## Dados a processar
========

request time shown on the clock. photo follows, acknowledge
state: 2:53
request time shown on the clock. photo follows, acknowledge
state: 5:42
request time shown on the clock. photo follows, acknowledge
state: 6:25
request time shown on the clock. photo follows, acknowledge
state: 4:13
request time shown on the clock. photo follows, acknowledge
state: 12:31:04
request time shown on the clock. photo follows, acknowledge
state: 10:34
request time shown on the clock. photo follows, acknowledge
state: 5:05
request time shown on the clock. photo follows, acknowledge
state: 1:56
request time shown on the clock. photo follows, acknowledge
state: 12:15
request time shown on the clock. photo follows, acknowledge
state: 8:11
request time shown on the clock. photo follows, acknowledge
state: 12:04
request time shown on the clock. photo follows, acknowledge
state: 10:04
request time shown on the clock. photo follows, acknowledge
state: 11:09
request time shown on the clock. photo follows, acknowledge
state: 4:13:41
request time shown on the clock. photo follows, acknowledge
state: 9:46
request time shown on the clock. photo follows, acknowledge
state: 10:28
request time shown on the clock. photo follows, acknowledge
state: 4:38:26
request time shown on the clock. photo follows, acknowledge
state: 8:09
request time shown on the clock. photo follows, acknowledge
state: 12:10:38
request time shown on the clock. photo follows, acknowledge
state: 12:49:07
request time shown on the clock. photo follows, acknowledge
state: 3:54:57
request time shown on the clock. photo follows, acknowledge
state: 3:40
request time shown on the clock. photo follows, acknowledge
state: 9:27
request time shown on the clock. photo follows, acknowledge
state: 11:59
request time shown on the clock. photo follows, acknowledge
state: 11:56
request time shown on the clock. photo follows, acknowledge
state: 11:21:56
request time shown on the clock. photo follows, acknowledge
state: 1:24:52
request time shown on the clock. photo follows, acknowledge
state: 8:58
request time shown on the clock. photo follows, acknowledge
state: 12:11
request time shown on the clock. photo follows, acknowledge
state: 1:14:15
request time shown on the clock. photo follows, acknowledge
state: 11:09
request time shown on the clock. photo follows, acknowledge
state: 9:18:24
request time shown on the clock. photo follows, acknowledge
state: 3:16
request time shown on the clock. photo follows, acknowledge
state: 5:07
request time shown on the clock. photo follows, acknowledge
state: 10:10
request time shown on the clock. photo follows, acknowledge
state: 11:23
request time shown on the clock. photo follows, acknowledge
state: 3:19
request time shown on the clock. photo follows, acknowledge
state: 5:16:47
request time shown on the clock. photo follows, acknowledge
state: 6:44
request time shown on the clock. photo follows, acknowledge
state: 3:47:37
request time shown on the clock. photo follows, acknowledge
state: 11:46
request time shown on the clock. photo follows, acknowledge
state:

========

## O que se espera
Coloque todas as linhas dos dados acima em uma lista JSON de strings, com uma string para cada linha e sem as linhas em branco.

## Resposta escrita
[
  "request time shown on the clock. photo follows, acknowledge",
  "state: 2:53",
  "request time shown on the clock. photo follows, acknowledge",
  "state: 5:42",
  "request time shown on the clock. photo follows, acknowledge",
  "state: 6:25",
  "request time shown on the clock. photo follows, acknowledge",
  "state: 4:13",
  "request time shown on the clock. photo follows, acknowledge",
  "state: 12:31:04",
  "request time shown on the clock. photo follows, acknowledge",
  "state: 10:34",
  "request time shown on the clock. photo follows, acknowledge",
  "state: 5:05",
  "request time shown on the clock. photo follows, acknowledge",
  "state: 1:56",
  "request time shown on the clock. photo follows, acknowledge",
  "state: 12:15",
  "request time shown on the clock. photo follows, acknowledge",
  "state: 8:11",
  "request time shown on the clock. photo follows, acknowledge",
  "state: 12:04",
  "request time shown on the clock. photo follows, acknowledge",
  "state: 10:04",
  "request time shown on the clock. photo follows, acknowledge",
  "state: 11:09",
  "request time shown on the clock. photo follows, acknowledge",
  "state: 4:13:41",
  "request time shown on the clock. photo follows, acknowledge",
  "state: 9:46",
  "request time shown on the clock. photo follows, acknowledge",
  "state: 10:28",
  "request time shown on the clock. photo follows, acknowledge",
  "state: 4:38:26",
  "request time shown on the clock. photo follows, acknowledge",
  "state: 8:09",
  "request time shown on the clock. photo follows, acknowledge",
  "state: 12:10:38",
  "request time shown on the clock. photo follows, acknowledge",
  "state: 12:49:07",
  "request time shown on the clock. photo follows, acknowledge",
  "state: 3:54:57",
  "request time shown on the clock. photo follows, acknowledge",
  "state: 3:40",
  "request time shown on the clock. photo follows, acknowledge",
  "state: 9:27",
  "request time shown on the clock. photo follows, acknowledge",
  "state: 11:59",
  "request time shown on the clock. photo follows, acknowledge",
  "state: 11:56",
  "request time shown on the clock. photo follows, acknowledge",
  "state: 11:21:56",
  "request time shown on the clock. photo follows, acknowledge",
  "state: 1:24:52",
  "request time shown on the clock. photo follows, acknowledge",
  "state: 8:58",
  "request time shown on the clock. photo follows, acknowledge",
  "state: 12:11",
  "request time shown on the clock. photo follows, acknowledge",
  "state: 1:14:15",
  "request time shown on the clock. photo follows, acknowledge",
  "state: 11:09",
  "request time shown on the clock. photo follows, acknowledge",
  "state: 9:18:24",
  "request time shown on the clock. photo follows, acknowledge",
  "state: 3:16",
  "request time shown on the clock. photo follows, acknowledge",
  "state: 5:07",
  "request time shown on the clock. photo follows, acknowledge",
  "state: 10:10",
  "request time shown on the clock. photo follows, acknowledge",
  "state: 11:23",
  "request time shown on the clock. photo follows, acknowledge",
  "state: 3:19",
  "request time shown on the clock. photo follows, acknowledge",
  "state: 5:16:47",
  "request time shown on the clock. photo follows, acknowledge",
  "state: 6:44",
  "request time shown on the clock. photo follows, acknowledge",
  "state: 3:47:37",
  "request time shown on the clock. photo follows, acknowledge",
  "state: 11:46",
  "request time shown on the clock. photo follows, acknowledge",
  "state:"
]